Commissioners’ use of exclusively Christian prayers, coupled with reluctance to allow residents to lead prayers, “is preventing participation by religious minorities and endorsing a specific religion. This brings the County’s use of prayer to open its monthly meetings well outside the ambit of historically tolerated legislative prayer,” Moore wrote.
She also found that asking the public to stand and bow their heads was unconstitutionally coercive.
Moore distinguished the commissioners’ action from those of the clergy in Town of Greece, whose requests were “inclusive, not coercive,” and found that “the words ‘rise’ and ‘assume a reverent position’ from the Chairman … are not mere suggestions, they are commands.”
In dissent, Griffin also cited Marsh and Town of Greece, and the Fourth Circuit’s 2016 ruling in Lund v. Rowan City.
In Lund, the Fourth Circuit upheld a “remarkably similar” commissioner-led prayer, and “concluded ‘the very ‘history and tradition’ anchoring the Supreme Court’s holding in Town of Greece underscores a long-standing practice not only of legislative prayer generally but of lawmaker-led prayer specifically,’” Griffin wrote.
He continued: “The Fourth Circuit … emphasiz[ed] that individual commissioners could ‘give their own prayer without oversight, input, or direction’ from the board. … Moreover, there was no evidence indicating the prayers given were ‘anything but a personal creation of each commissioner acting in accord with his or her own personal views.’ So too in Jackson County.” (Citations omitted.)
Griffin took exception to the majority’s statement that all of the commissioners are “Christian,” adding: “The Reformation of the Fifteenth Century [sic] spawned an explosion of … diverse Christian faiths.”
“My colleagues do not know the religious faiths of the 2013-2014 Jackson County Commissioners,” Griffin wrote. “Nor does the majority know the religious faiths of the current commissioners. In this regard, the religious allegiance of the members of the Commission is subject to change with each election cycle. … With each election, the people of Jackson County may elect a Commissioner who is Muslim, Buddhist, Hindu, Jewish, Mormon, Roman Catholic, Eastern Orthodox Christian, Baptist, Methodist, Presbyterian, Lutheran, Episcopalian, Congregationalist, Quaker, Amish, Mennonite, Pentecostal, ‘Animist,’ Pagan, Atheist, Agnostic, and so on. … Were Mr.

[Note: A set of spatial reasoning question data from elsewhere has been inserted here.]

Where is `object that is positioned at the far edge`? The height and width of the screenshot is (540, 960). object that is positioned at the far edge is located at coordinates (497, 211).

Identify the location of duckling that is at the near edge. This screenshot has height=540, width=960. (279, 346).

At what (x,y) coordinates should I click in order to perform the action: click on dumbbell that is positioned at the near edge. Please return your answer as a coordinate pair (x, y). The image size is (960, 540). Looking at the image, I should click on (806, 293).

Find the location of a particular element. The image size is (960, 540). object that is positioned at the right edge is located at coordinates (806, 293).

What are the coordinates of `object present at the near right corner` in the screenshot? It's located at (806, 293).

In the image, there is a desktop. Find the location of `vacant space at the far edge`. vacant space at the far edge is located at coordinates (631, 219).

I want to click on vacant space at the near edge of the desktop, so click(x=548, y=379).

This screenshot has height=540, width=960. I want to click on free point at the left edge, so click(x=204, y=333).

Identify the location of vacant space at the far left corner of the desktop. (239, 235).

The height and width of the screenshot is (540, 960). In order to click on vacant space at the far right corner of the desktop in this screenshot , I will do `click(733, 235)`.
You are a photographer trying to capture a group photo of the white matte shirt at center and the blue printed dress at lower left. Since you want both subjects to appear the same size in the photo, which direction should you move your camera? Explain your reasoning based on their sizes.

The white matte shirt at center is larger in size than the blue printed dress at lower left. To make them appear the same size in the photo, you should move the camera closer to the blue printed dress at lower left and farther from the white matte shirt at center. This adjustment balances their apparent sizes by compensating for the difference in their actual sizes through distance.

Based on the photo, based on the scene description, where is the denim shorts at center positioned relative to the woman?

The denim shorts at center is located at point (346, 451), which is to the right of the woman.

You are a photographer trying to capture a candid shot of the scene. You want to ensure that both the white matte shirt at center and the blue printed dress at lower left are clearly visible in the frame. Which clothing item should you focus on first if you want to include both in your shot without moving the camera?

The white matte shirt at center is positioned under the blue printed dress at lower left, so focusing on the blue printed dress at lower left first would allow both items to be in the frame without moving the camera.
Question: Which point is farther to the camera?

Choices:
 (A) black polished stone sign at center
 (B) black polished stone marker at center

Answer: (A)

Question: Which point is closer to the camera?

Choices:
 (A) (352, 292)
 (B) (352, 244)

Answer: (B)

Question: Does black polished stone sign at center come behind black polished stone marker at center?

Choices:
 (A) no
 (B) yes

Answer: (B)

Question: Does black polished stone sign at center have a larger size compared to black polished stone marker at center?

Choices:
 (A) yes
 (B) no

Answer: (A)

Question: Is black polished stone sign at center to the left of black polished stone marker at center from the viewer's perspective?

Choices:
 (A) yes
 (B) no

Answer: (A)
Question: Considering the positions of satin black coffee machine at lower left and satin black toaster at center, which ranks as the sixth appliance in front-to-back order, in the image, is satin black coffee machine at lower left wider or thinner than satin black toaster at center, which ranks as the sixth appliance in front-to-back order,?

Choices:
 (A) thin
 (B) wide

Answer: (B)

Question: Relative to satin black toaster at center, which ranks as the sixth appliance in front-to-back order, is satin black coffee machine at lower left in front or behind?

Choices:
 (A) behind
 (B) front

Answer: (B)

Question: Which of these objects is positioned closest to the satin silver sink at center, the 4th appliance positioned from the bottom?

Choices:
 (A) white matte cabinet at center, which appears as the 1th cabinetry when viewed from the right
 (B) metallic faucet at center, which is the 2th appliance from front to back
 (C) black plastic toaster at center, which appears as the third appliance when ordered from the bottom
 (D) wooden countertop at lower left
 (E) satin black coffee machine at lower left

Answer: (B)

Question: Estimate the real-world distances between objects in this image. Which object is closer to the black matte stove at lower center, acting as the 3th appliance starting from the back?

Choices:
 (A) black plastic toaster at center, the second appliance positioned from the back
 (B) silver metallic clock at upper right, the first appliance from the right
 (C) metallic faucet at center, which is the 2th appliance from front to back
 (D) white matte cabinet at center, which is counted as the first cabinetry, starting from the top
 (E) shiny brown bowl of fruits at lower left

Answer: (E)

Bormuth elected to the Jackson County Board of Commissioners, under the religious-neutral Jackson County legislative prayer practice, he could freely begin a legislative section with a prayer of his choosing – to ‘Mother Earth,’ the sun, the moon (or otherwise).”
Nor did Griffin agree that the prayer policy is “coercive;” he took particular exception to the majority’s characterization of the requests for audience members to stand and pray.
“I refuse to equate these ‘commonplace’ and ‘reflexive’ requests as mandating prayer participation,” Griffin wrote.
Nor did he agree with the majority’s finding that commissioners retaliated against Bormuth when they refused to give him a seat on the Waste Planning Committee.
“Other than Bormuth’s attestation that he was ‘the most qualified applicant,’ there is nothing in the record linking the refusal to appoint Bormuth to the Board of Public Works to his objection to the prayer policy,” Griffin wrote. “Bormuth even admits he was told that the candidate selected had prior governmental experience in setting up a recycling station. Without more facts about the selection process, this court should not, as a matter of law, draw the conclusion made by the majority.”